YOU'D NEVER GUESS IT -- If you had to guess which American League player has a triple in every season this century, how long would it take for you to guess David Ortiz? [Providence Journal]

SUPER SLO-MO -- This video of Tim Lincecum is just killer.

Hat tip to Big League Stew.

YOUTH MOVEMENT -- We all know the Cubs' Starlin Castro is young, but did you know that's he's nearly four months younger than the next-youngest player in MLB, Florida's Mike Stanton. Royals lefty Tim Collins is the youngest -- and shortest -- player in the American League. How about the minors? Braves phenom Julio Teheran is the youngest player in Triple-A, while the Rangers' Jurickson Profar is the youngest player in a full-season league in the minors. He was born Feb. 20, 1993. [Baseball America]

DEFENDING THE INDEFENSIBLE -- Sam Mellinger defends Royals owner David Glass. [Kansas City Star]

SPEAKING OF BAD OWNERS -- Frank McCourt's former attorneys are suing him. [Los Angeles Times]

RETIREMENT INCREASING -- No, not Manny Ramirez, but maybe 99 or 24. Anyway, here's a cool article from Chris Jaffe at the Hardball Times about retired numbers and it has a list of the players with the highest WAR for each franchise without their number retired. Looking at the list, my guess for next to have his number retired is probably Ken Griffey Jr. ANother Cincinnati kid, Barry Larkin isn't on the list, but his number is likely going to be retired soon, too.

● **WHAT THIS TASK INVOLVES**
List every publication named in square brackets in the baseball notes above.

● **INFORMATION SHOWN**

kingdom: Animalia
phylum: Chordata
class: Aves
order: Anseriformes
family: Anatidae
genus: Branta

...

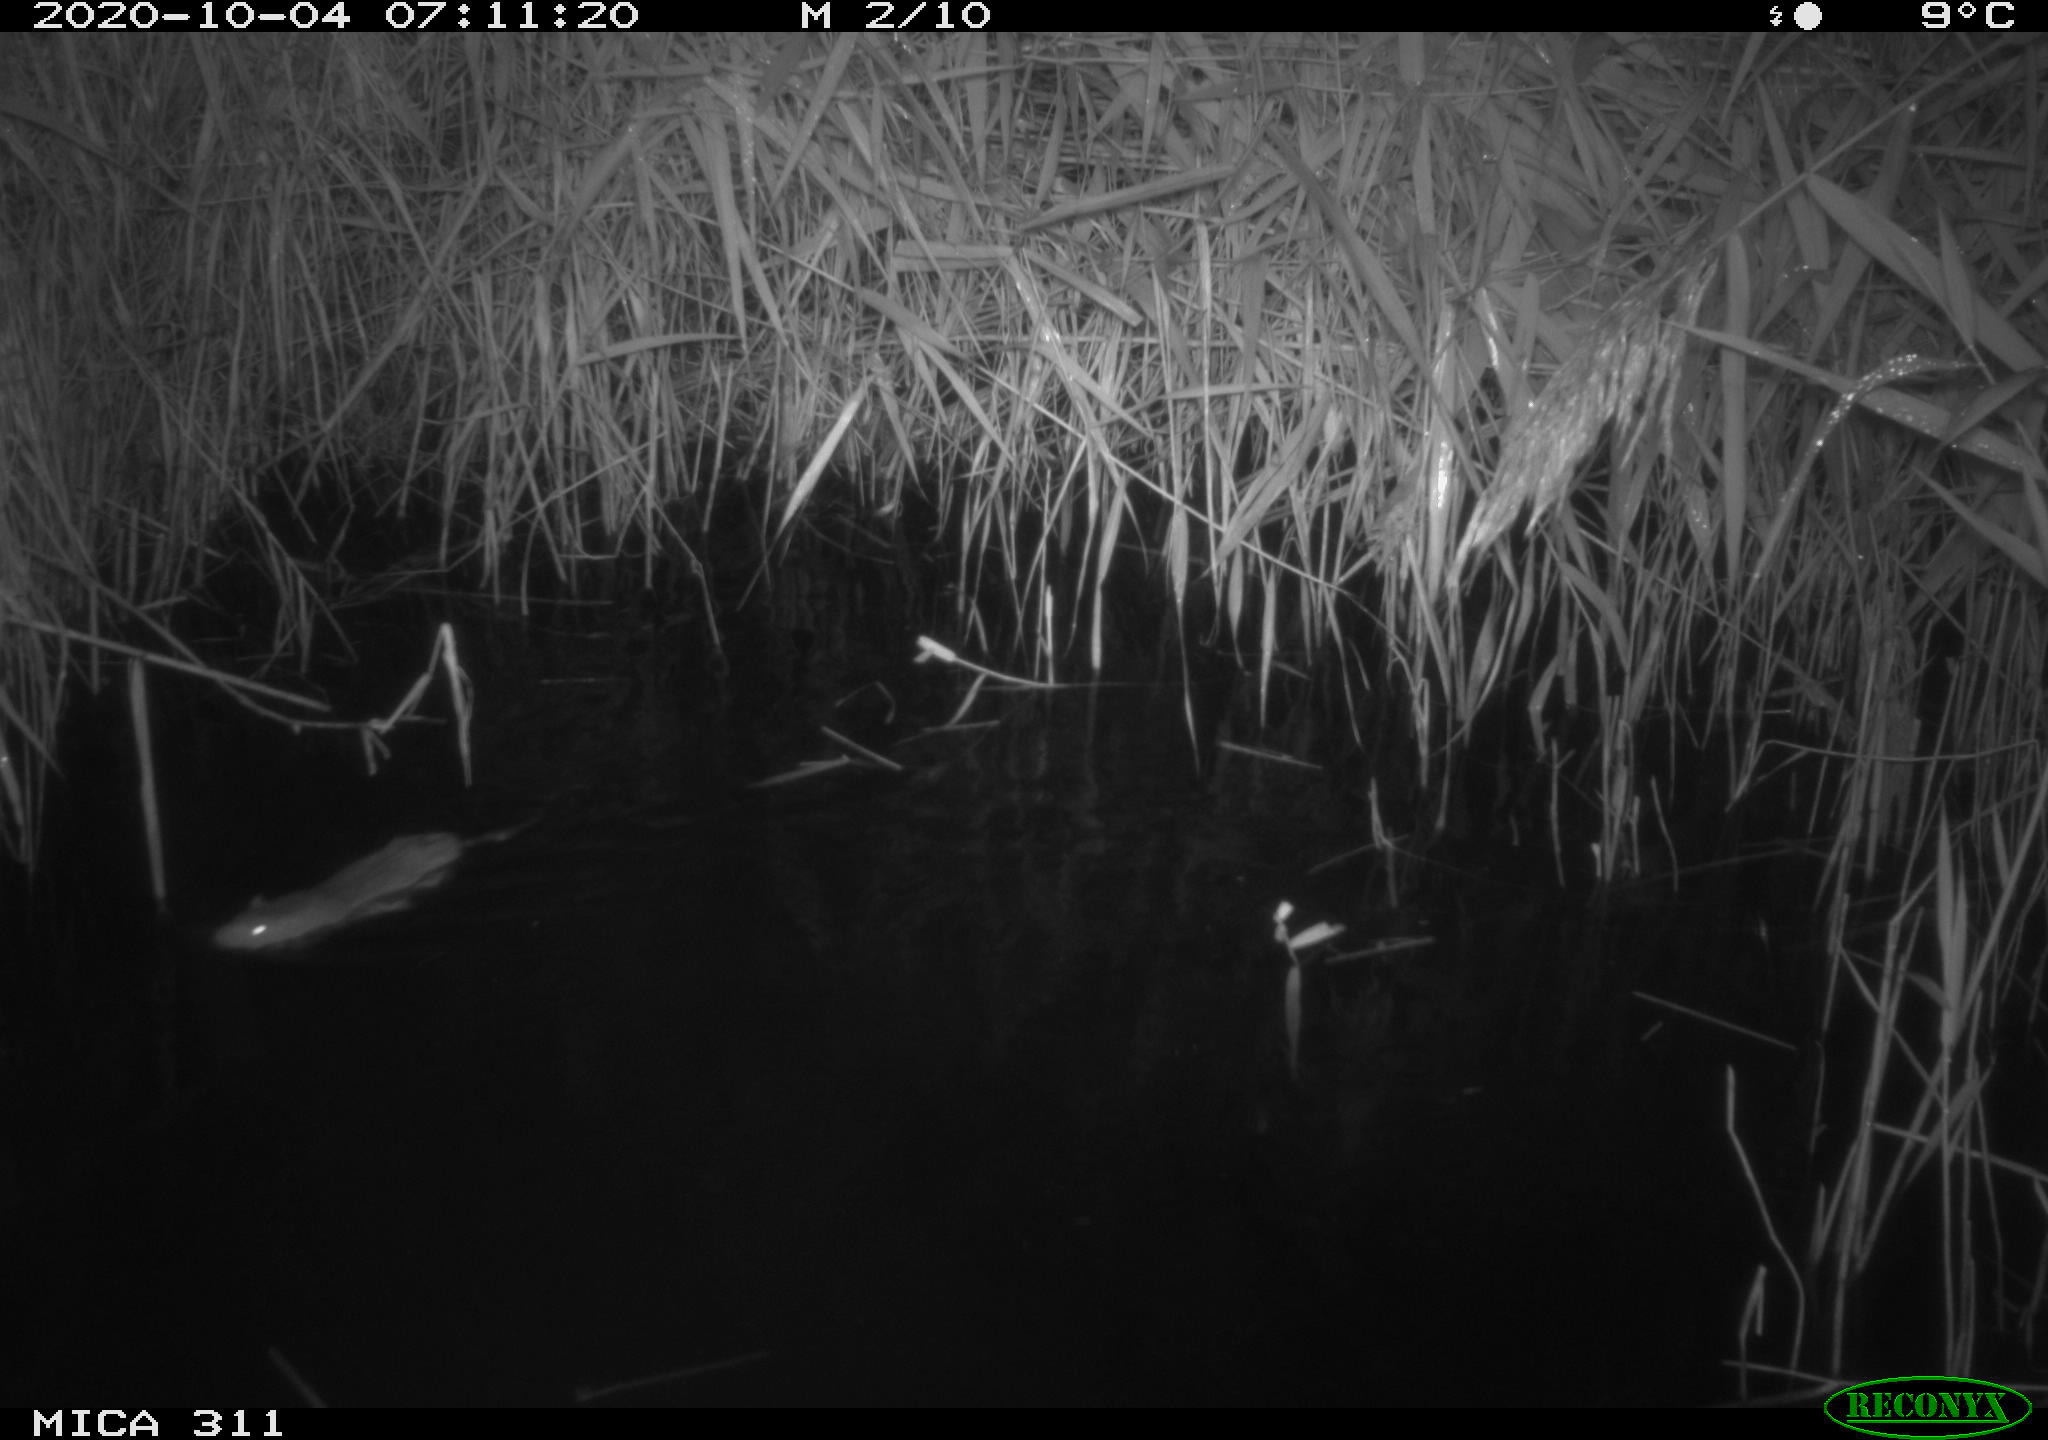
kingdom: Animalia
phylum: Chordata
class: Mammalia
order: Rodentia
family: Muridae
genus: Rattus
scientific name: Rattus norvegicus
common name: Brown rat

--

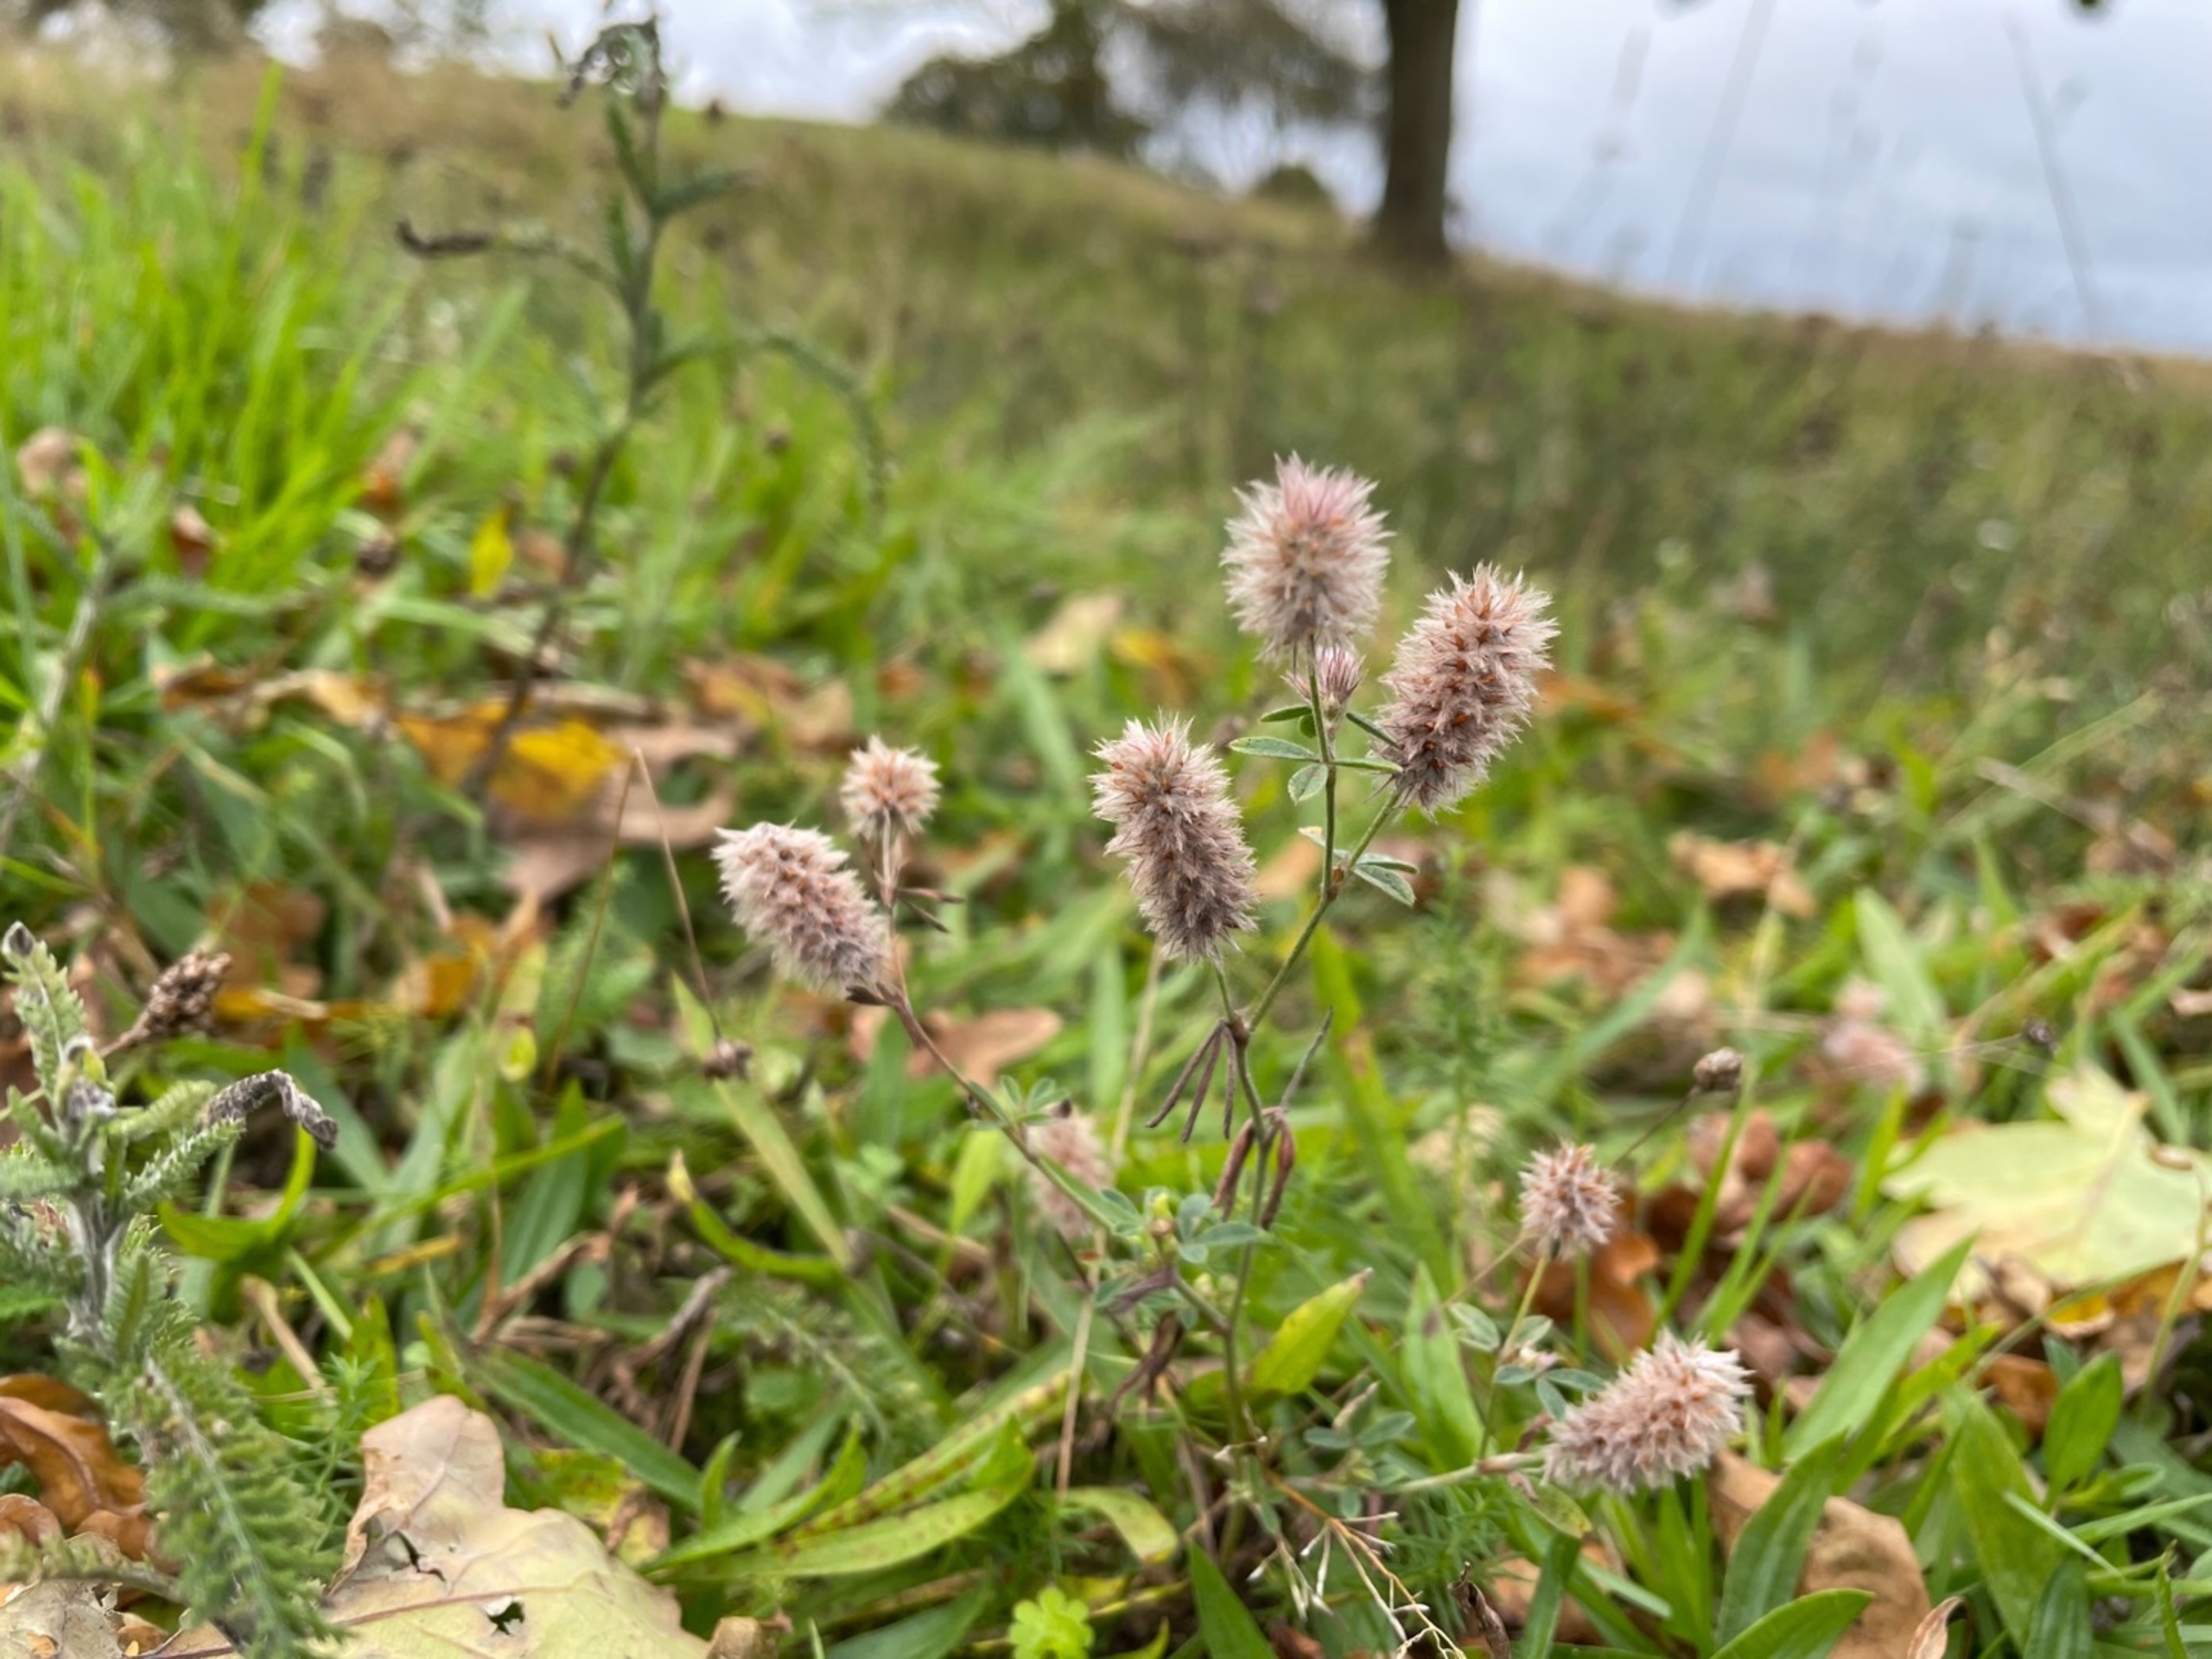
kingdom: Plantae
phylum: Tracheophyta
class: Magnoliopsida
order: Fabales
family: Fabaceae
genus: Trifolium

● **RESPONSE TO THE TASK**
Providence Journal, Baseball America, Kansas City Star, Los Angeles Times